Mike Mearls talks about the concept of a one-hour D&D game in his latest Legends & Lore post. The goal here isn’t to boil all D&D games down to 1-hour, but rather to benchmark what you can actually do in an hour. No doubt inspired by his lunchtime D&D sessions, Mearls envisions a game in which you can get in a role-playing encounter, a few quick encounters with traps and/or enemies, and a boss fight.
It sounds excellent to me. I’ve been running my own lunchtime game for the last year and a half, and the sort of things that Mike talks about are exactly the sort of things I like to do in my game. Of course, I’m doing it with Savage Worlds, which lends itself to this sort of thing (particularly with one-hit minions) but I’d love to see a D&D game that’s efficient and fast enough to take on this kind of challenge.
Extrapolating it out over a night of gaming, and you could have a 5-8 small combats and perhaps two or three “boss” fights. Rather than getting bogged down in combat, you’d be able to quickly advance the story. That should make players and game masters happy, and even if game play slows down at higher levels — say 2 combats an hour instead of 4 — that’s still better than what we have with high level 3.x or 4.x D&D.
I think the big question, particularly for diehard D&D 3.x and 4.x fans, is this: is D&D still D&D when it runs this fast? What do you lose in order to accomplish this feat? I have friends who still long for the weapon speed-based initiatives of D&D 2nd Edition’s Player’s Option books. I have others who love 4E’s interrupt-driven style of combat, where people are constantly engaged because they have the potential to act on every segment. I don’t know how either group would respond to a combat so fast that it’s over in 5-10 minutes.
For me, I think the answer is “yes” … as long as your combat options at the table still feel “D&Dish”. To me that means having a good mix of combat, skill, and magic capabilities. I don’t think those options need to be as extensive as what you see in 3.x, 4.x or Pathfinder, but players need to feel like they aren’t boxed in by what they can’t do.

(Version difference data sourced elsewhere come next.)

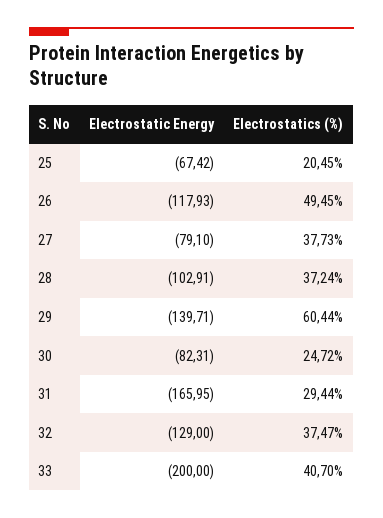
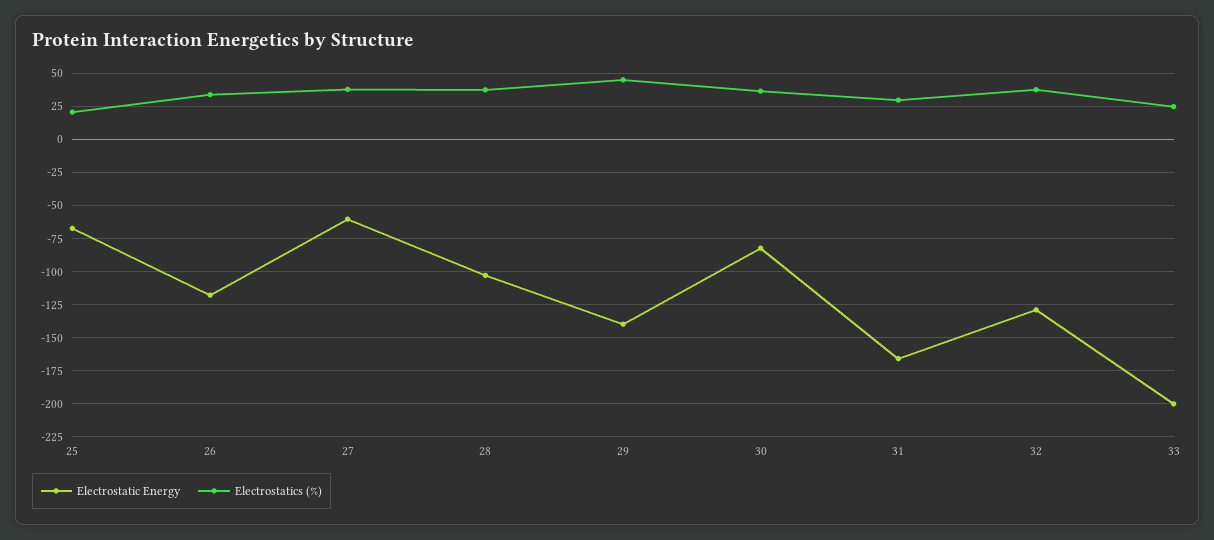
Electrostatics (%), 26: 49.45 -> 35
Electrostatic Energy, 27: -79.1 -> -60
Electrostatics (%), 29: 60.44 -> 45
Electrostatics (%), 30: 24.72 -> 35
Electrostatics (%), 33: 40.7 -> 25

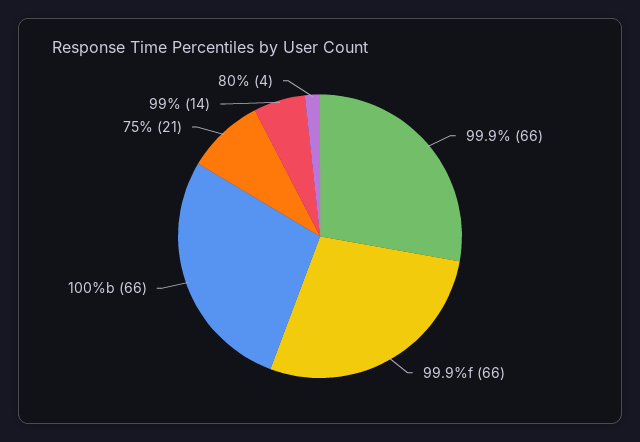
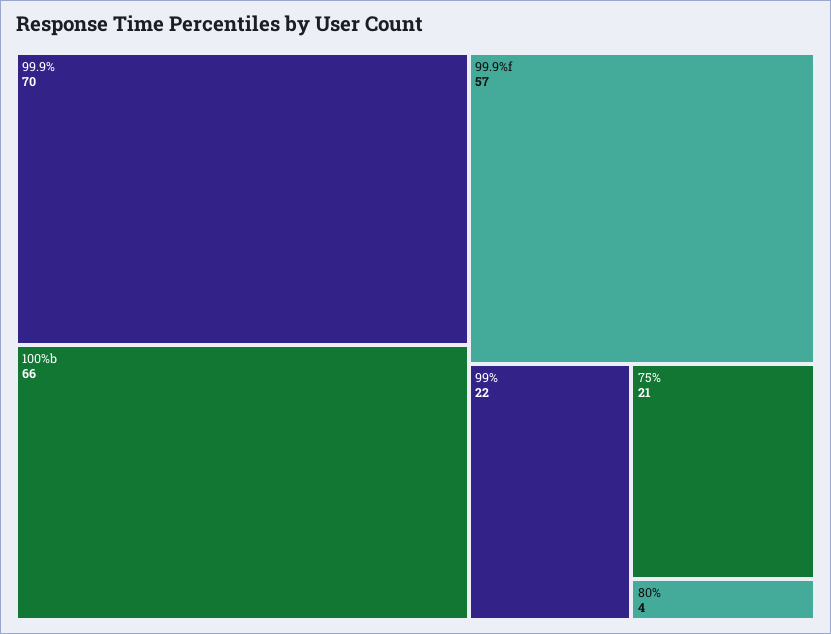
99.9%: 66 -> 70
99.9%f: 66 -> 57
99%: 14 -> 22

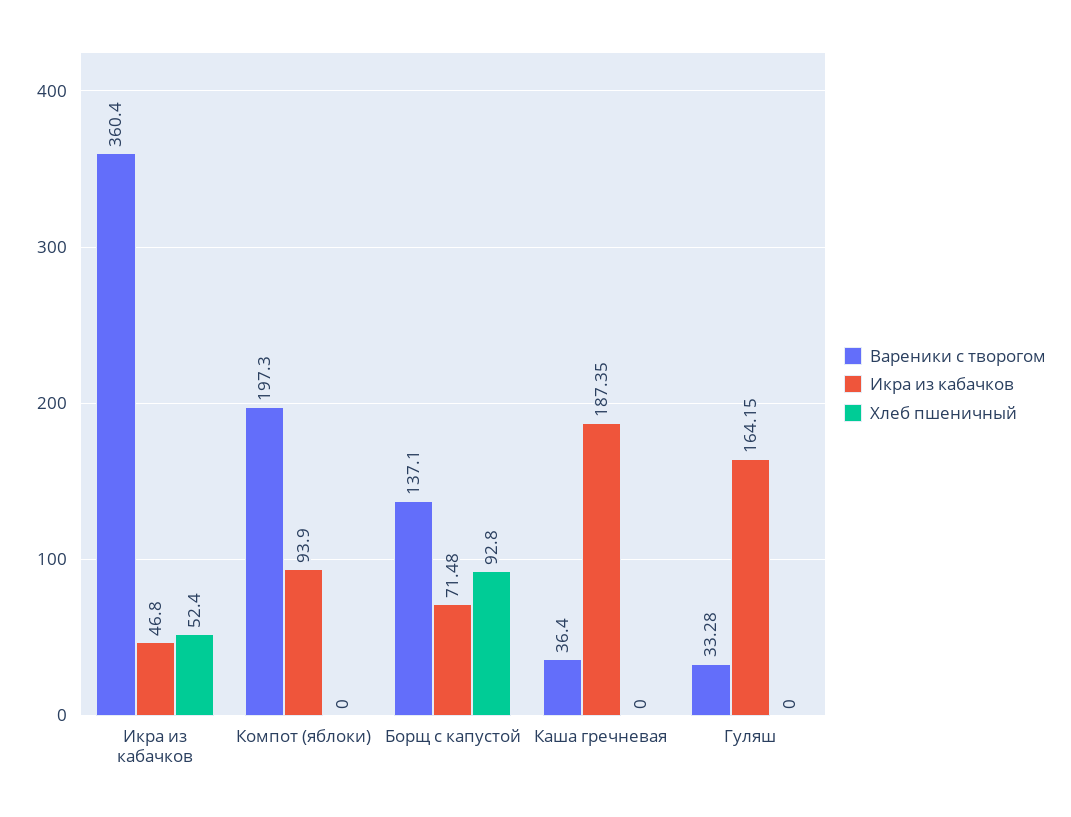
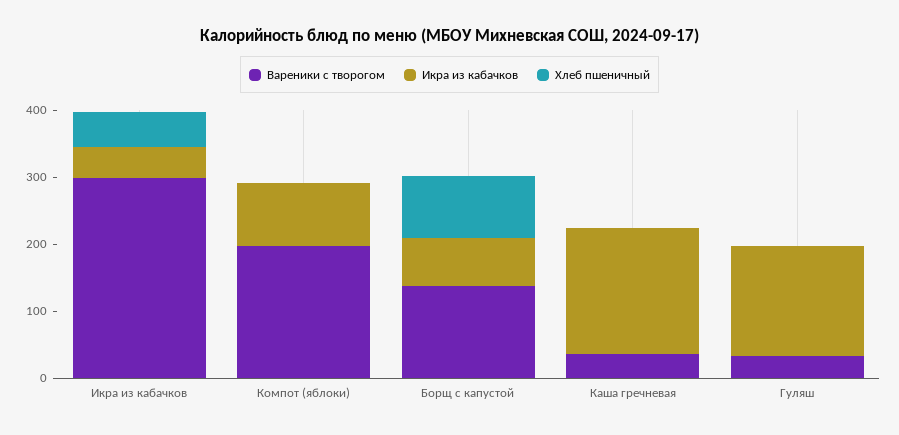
Вареники с творогом, Икра из кабачков: 360.4 -> 300

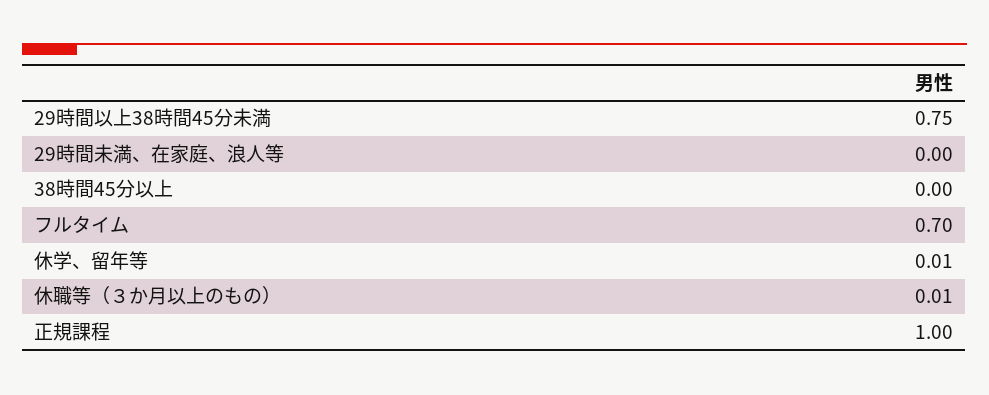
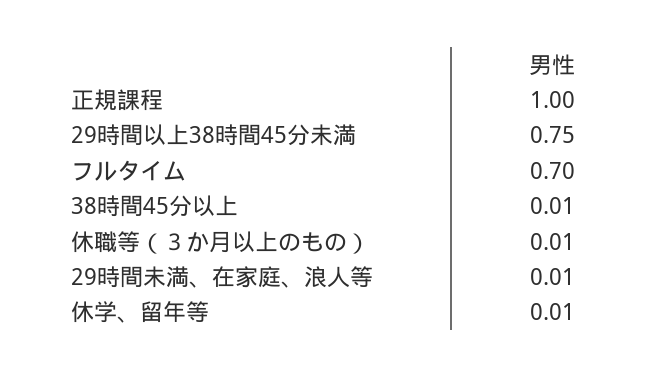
29時間未満、在家庭、浪人等: 0 -> 0.01
38時間45分以上: 0 -> 0.01

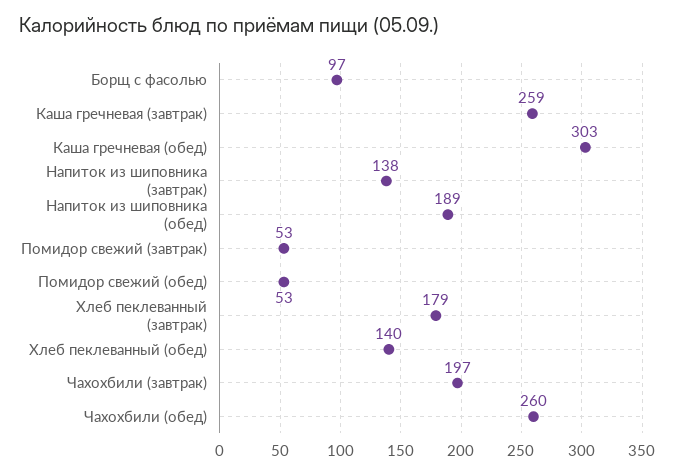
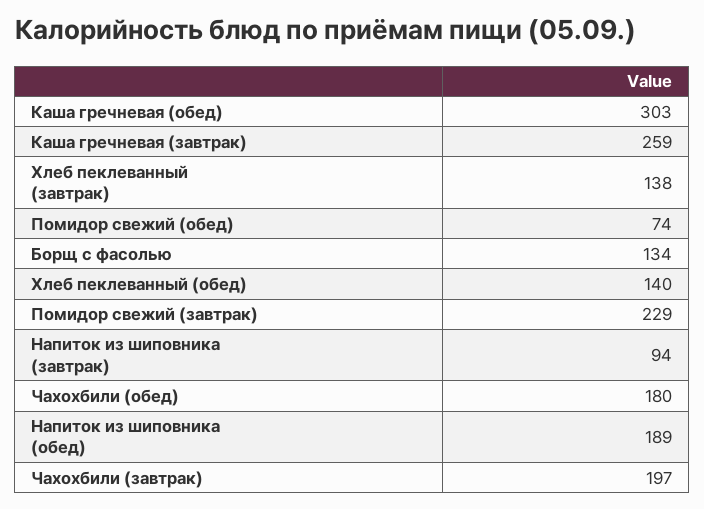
Борщ с фасолью: 97 -> 134
Напиток из шиповника (завтрак): 138 -> 94
Помидор свежий (завтрак): 53 -> 229
Помидор свежий (обед): 53 -> 74
Хлеб пеклеванный (завтрак): 179 -> 138
Чахохбили (обед): 260 -> 180

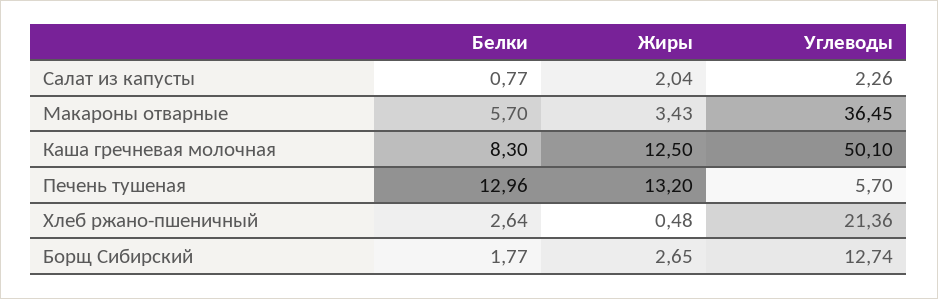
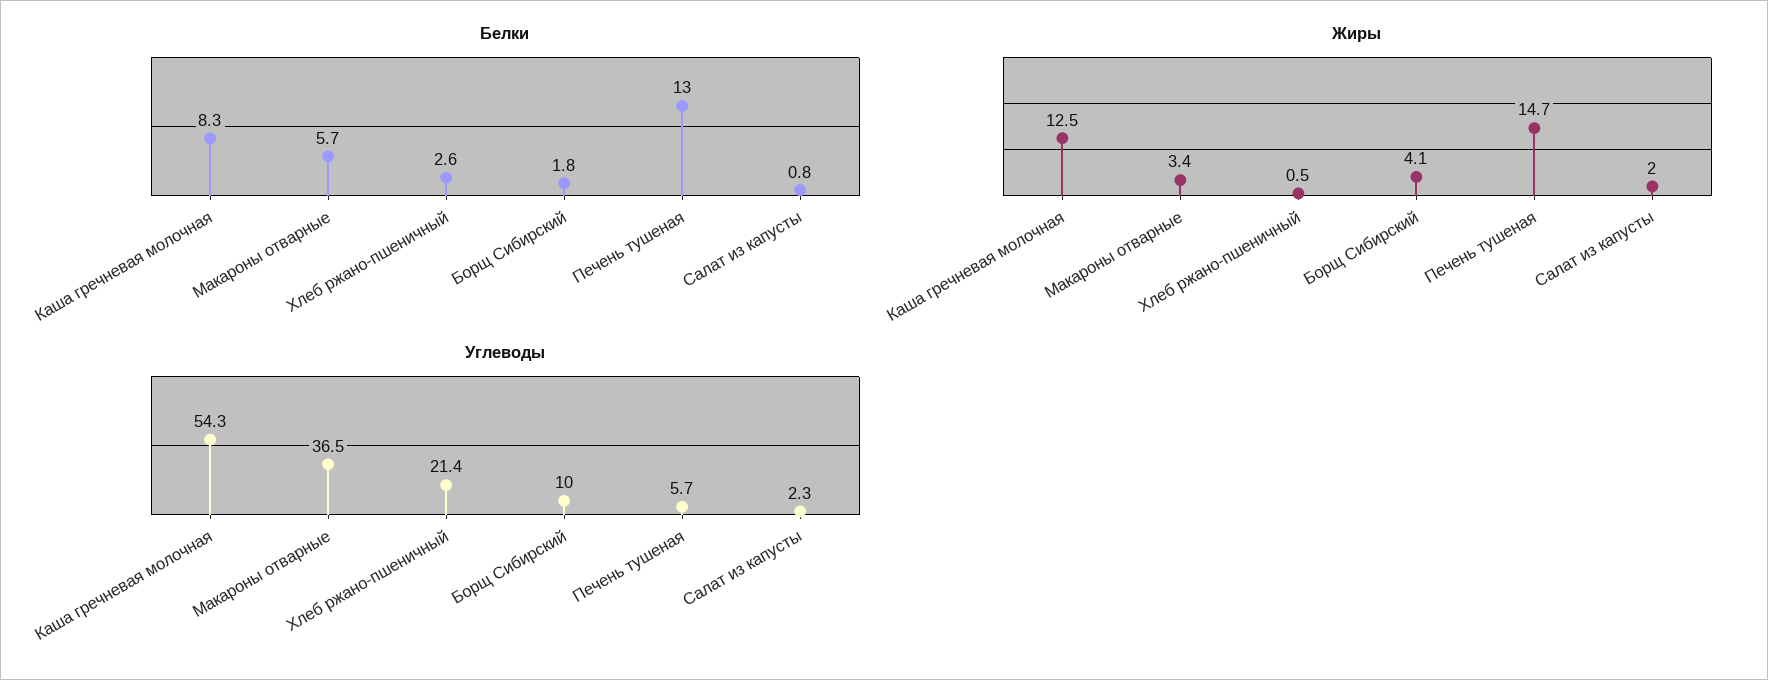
Углеводы, Каша гречневая молочная: 50.1 -> 54.3
Жиры, Печень тушеная: 13.2 -> 14.7
Жиры, Борщ Сибирский: 2.65 -> 4.1
Углеводы, Борщ Сибирский: 12.74 -> 10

I like the implications of faster game play. If small fights can be fast, than it stands to reason that big fights can still be pretty quick. That’s not something we see much off in D&D, but it’s a staple of Savage Worlds. It changes the kinds of stories you can tell — suddenly you can have the PCs facing off against a small horde of orcs.
It may also mean that you can introduce things like meaningful sidekicks. They can be problematic in regular D&D, which already has to content with innumerable player abilities, but in a fast-playing verison of D&D, you could have the plucky squire swing a sword, and still have the game move at a rapid pace.
I also like the idea of being able to launch directly into a combat to kick off a Sunday night game without having it bog down the night’s session. I also like the idea of being able to have a series of running fights, Three Musketeers-style, with fights punctating the narrative.
I know not everyone will like this fast and furious approach to combat — some like to have the full breadth of options, no matter what impact it has on game play. For me it’s the sort of move that could lure me back to the game.